→ **Passage for review**:
---------------

Keep cool. A few minutes of being too warm, toasting my feet by the fire, or just sitting in the summer sun is all it takes to turn my feet into balloons. (Blood vessels dilate when we are warm.) Simply keeping my legs in the shade makes a difference, but  I have also been known to pour cold water over my feet on hot days when I need to be outside.  Wet socks and tennis shoes are still more comfortable than that miserable burning sensation of swollen feet!

Sometimes I also have problems with a burning sensation in my feet in bed at night. It doesn't start until my feet began to warm up. It can get really bad in the middle of the night if I have the electric blanket on and my feet get really warm. That is a real nuisance because the rest of my body gets really chilled and I can't move at all if I pile on extra blankets. So, in cold weather I end up sleeping with the electric blanket on, but my feet sticking out!

For some people, this burning pain becomes severe and doesn't seem to be relieved by getting the swelling down.  This might be the end result of long term or severe swelling. Some people find that aspirin (not tylenol) helps. Do not take aspirin if you are on anticoagulants (medications to thin the blood). If burning pain is felt when swelling has not been a problem, discuss it with your neurologist.

---------------

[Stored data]

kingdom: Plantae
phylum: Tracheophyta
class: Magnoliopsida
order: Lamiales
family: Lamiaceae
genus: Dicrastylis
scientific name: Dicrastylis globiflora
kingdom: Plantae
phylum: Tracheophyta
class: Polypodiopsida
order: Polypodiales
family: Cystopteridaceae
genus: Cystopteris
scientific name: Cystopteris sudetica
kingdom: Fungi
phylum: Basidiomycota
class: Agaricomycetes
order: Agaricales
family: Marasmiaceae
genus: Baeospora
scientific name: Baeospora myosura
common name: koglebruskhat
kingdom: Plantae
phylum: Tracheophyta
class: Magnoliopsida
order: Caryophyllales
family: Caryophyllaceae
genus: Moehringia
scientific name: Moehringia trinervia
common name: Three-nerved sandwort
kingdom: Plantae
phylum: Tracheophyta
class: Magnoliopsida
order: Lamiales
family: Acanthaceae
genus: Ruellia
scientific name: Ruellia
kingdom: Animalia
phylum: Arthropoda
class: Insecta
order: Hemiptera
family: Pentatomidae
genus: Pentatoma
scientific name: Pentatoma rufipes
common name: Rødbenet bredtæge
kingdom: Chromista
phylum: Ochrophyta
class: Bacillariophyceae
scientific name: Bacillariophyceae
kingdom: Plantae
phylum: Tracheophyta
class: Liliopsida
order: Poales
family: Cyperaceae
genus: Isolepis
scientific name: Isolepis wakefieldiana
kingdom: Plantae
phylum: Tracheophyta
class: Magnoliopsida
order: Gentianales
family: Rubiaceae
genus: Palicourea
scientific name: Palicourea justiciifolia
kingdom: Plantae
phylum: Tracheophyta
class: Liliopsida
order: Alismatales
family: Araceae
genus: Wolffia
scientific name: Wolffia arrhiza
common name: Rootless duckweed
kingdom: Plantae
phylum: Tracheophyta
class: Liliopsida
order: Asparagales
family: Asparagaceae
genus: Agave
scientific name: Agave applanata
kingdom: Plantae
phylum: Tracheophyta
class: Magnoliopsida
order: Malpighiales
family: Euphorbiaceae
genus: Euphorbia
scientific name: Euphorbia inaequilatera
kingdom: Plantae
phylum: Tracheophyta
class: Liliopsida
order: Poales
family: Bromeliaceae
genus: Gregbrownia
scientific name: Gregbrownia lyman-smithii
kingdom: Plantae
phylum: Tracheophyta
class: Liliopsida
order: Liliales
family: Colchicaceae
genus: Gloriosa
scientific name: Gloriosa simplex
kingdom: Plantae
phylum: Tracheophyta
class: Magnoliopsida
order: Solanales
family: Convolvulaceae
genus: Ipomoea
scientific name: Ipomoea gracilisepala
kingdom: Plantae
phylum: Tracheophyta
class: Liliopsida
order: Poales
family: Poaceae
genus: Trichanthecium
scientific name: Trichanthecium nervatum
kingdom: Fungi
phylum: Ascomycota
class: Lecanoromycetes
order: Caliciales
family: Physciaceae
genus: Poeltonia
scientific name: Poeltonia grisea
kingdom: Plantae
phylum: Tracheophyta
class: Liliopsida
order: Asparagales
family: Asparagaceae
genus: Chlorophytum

---------------

Rewrite the passage about swollen and burning feet, beginning at the words "Sometimes I also" and stopping after "feet sticking out!", and substitute "heating pad" for "electric blanket" throughout.

→ **Written reply**:
Sometimes I also have problems with a burning sensation in my feet in bed at night. It doesn't start until my feet began to warm up. It can get really bad in the middle of the night if I have the heating pad on and my feet get really warm. That is a real nuisance because the rest of my body gets really chilled and I can't move at all if I pile on extra blankets. So, in cold weather I end up sleeping with the heating pad on, but my feet sticking out!